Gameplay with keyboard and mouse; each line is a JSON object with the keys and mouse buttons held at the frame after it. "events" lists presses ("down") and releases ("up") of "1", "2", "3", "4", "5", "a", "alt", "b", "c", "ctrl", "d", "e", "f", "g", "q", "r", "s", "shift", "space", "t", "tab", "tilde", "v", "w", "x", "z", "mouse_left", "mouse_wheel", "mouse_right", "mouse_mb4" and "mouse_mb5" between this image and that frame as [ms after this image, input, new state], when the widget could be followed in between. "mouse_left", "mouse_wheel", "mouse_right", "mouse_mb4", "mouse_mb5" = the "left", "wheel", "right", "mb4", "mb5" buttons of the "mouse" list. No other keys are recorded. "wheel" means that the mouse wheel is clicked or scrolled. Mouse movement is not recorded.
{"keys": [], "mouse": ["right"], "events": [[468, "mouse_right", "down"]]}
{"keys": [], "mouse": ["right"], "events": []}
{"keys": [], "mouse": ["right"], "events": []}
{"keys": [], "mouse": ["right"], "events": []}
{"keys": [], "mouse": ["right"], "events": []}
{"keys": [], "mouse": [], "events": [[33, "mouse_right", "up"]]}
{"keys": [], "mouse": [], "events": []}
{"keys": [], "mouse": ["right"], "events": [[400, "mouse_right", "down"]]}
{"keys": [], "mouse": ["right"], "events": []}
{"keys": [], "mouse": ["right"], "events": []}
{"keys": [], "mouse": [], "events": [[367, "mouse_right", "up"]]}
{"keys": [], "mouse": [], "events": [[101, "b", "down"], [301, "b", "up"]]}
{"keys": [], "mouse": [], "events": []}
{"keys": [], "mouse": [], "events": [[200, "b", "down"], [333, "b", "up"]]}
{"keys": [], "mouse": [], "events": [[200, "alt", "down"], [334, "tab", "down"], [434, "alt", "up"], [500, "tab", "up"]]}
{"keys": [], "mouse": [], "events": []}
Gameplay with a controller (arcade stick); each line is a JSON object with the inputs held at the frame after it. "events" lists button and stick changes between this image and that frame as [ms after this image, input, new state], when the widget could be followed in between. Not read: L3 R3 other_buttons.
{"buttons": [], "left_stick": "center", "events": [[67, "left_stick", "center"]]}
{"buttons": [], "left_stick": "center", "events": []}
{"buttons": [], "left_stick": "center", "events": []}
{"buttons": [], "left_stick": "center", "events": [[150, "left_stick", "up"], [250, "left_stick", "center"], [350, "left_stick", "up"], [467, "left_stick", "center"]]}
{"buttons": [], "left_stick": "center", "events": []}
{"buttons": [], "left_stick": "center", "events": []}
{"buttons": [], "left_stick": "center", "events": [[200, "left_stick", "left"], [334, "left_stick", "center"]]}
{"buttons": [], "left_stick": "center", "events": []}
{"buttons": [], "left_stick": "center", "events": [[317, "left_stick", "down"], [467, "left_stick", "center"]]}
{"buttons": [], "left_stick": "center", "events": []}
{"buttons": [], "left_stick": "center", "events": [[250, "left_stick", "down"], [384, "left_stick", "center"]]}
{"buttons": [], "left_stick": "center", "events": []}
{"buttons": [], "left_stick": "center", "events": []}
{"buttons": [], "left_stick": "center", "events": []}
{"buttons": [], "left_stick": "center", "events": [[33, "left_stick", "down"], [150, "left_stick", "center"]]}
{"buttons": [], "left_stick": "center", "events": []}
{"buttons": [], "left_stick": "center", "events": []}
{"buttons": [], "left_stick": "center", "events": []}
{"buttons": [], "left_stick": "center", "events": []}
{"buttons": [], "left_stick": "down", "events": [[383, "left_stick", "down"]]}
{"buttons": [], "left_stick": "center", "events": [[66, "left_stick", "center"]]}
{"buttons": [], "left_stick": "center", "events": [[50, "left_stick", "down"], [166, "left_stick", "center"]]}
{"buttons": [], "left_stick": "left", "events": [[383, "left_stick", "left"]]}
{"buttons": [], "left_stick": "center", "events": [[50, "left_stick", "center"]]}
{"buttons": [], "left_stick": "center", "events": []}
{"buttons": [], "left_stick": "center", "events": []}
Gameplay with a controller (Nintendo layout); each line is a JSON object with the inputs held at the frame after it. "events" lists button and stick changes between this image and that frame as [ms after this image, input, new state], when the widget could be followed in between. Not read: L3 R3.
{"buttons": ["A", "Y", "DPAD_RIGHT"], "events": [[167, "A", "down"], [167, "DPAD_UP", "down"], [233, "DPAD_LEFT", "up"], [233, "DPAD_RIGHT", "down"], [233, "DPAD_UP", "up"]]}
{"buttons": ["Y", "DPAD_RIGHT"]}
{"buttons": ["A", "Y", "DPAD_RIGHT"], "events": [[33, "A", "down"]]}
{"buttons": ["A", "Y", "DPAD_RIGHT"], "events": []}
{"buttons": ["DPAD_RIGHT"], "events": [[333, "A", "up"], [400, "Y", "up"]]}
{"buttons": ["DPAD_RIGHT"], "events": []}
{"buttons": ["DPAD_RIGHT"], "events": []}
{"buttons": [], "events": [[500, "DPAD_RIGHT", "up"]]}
_ _ _ _ _ _ _
* [Activity] Retype all the material above precisely, with no line left out.

* [Answer space]
Gameplay with keyboard and mouse; each line is a JSON object with the keys and mouse buttons held at the frame after it. "events" lists presses ("down") and releases ("up") of "1", "2", "3", "4", "5", "a", "alt", "b", "c", "ctrl", "d", "e", "f", "g", "q", "r", "s", "shift", "space", "t", "tab", "tilde", "v", "w", "x", "z", "mouse_left", "mouse_wheel", "mouse_right", "mouse_mb4" and "mouse_mb5" between this image and that frame as [ms after this image, input, new state], when the widget could be followed in between. "mouse_left", "mouse_wheel", "mouse_right", "mouse_mb4", "mouse_mb5" = the "left", "wheel", "right", "mb4", "mb5" buttons of the "mouse" list. No other keys are recorded. "wheel" means that the mouse wheel is clicked or scrolled. Mouse movement is not recorded.
{"keys": [], "mouse": ["right"], "events": [[468, "mouse_right", "down"]]}
{"keys": [], "mouse": ["right"], "events": []}
{"keys": [], "mouse": ["right"], "events": []}
{"keys": [], "mouse": ["right"], "events": []}
{"keys": [], "mouse": ["right"], "events": []}
{"keys": [], "mouse": [], "events": [[33, "mouse_right", "up"]]}
{"keys": [], "mouse": [], "events": []}
{"keys": [], "mouse": ["right"], "events": [[400, "mouse_right", "down"]]}
{"keys": [], "mouse": ["right"], "events": []}
{"keys": [], "mouse": ["right"], "events": []}
{"keys": [], "mouse": [], "events": [[367, "mouse_right", "up"]]}
{"keys": [], "mouse": [], "events": [[101, "b", "down"], [301, "b", "up"]]}
{"keys": [], "mouse": [], "events": []}
{"keys": [], "mouse": [], "events": [[200, "b", "down"], [333, "b", "up"]]}
{"keys": [], "mouse": [], "events": [[200, "alt", "down"], [334, "tab", "down"], [434, "alt", "up"], [500, "tab", "up"]]}
{"keys": [], "mouse": [], "events": []}
Gameplay with a controller (arcade stick); each line is a JSON object with the inputs held at the frame after it. "events" lists button and stick changes between this image and that frame as [ms after this image, input, new state], when the widget could be followed in between. Not read: L3 R3 other_buttons.
{"buttons": [], "left_stick": "center", "events": [[67, "left_stick", "center"]]}
{"buttons": [], "left_stick": "center", "events": []}
{"buttons": [], "left_stick": "center", "events": []}
{"buttons": [], "left_stick": "center", "events": [[150, "left_stick", "up"], [250, "left_stick", "center"], [350, "left_stick", "up"], [467, "left_stick", "center"]]}
{"buttons": [], "left_stick": "center", "events": []}
{"buttons": [], "left_stick": "center", "events": []}
{"buttons": [], "left_stick": "center", "events": [[200, "left_stick", "left"], [334, "left_stick", "center"]]}
{"buttons": [], "left_stick": "center", "events": []}
{"buttons": [], "left_stick": "center", "events": [[317, "left_stick", "down"], [467, "left_stick", "center"]]}
{"buttons": [], "left_stick": "center", "events": []}
{"buttons": [], "left_stick": "center", "events": [[250, "left_stick", "down"], [384, "left_stick", "center"]]}
{"buttons": [], "left_stick": "center", "events": []}
{"buttons": [], "left_stick": "center", "events": []}
{"buttons": [], "left_stick": "center", "events": []}
{"buttons": [], "left_stick": "center", "events": [[33, "left_stick", "down"], [150, "left_stick", "center"]]}
{"buttons": [], "left_stick": "center", "events": []}
{"buttons": [], "left_stick": "center", "events": []}
{"buttons": [], "left_stick": "center", "events": []}
{"buttons": [], "left_stick": "center", "events": []}
{"buttons": [], "left_stick": "down", "events": [[383, "left_stick", "down"]]}
{"buttons": [], "left_stick": "center", "events": [[66, "left_stick", "center"]]}
{"buttons": [], "left_stick": "center", "events": [[50, "left_stick", "down"], [166, "left_stick", "center"]]}
{"buttons": [], "left_stick": "left", "events": [[383, "left_stick", "left"]]}
{"buttons": [], "left_stick": "center", "events": [[50, "left_stick", "center"]]}
{"buttons": [], "left_stick": "center", "events": []}
{"buttons": [], "left_stick": "center", "events": []}
Gameplay with a controller (Nintendo layout); each line is a JSON object with the inputs held at the frame after it. "events" lists button and stick changes between this image and that frame as [ms after this image, input, new state], when the widget could be followed in between. Not read: L3 R3.
{"buttons": ["A", "Y", "DPAD_RIGHT"], "events": [[167, "A", "down"], [167, "DPAD_UP", "down"], [233, "DPAD_LEFT", "up"], [233, "DPAD_RIGHT", "down"], [233, "DPAD_UP", "up"]]}
{"buttons": ["Y", "DPAD_RIGHT"]}
{"buttons": ["A", "Y", "DPAD_RIGHT"], "events": [[33, "A", "down"]]}
{"buttons": ["A", "Y", "DPAD_RIGHT"], "events": []}
{"buttons": ["DPAD_RIGHT"], "events": [[333, "A", "up"], [400, "Y", "up"]]}
{"buttons": ["DPAD_RIGHT"], "events": []}
{"buttons": ["DPAD_RIGHT"], "events": []}
{"buttons": [], "events": [[500, "DPAD_RIGHT", "up"]]}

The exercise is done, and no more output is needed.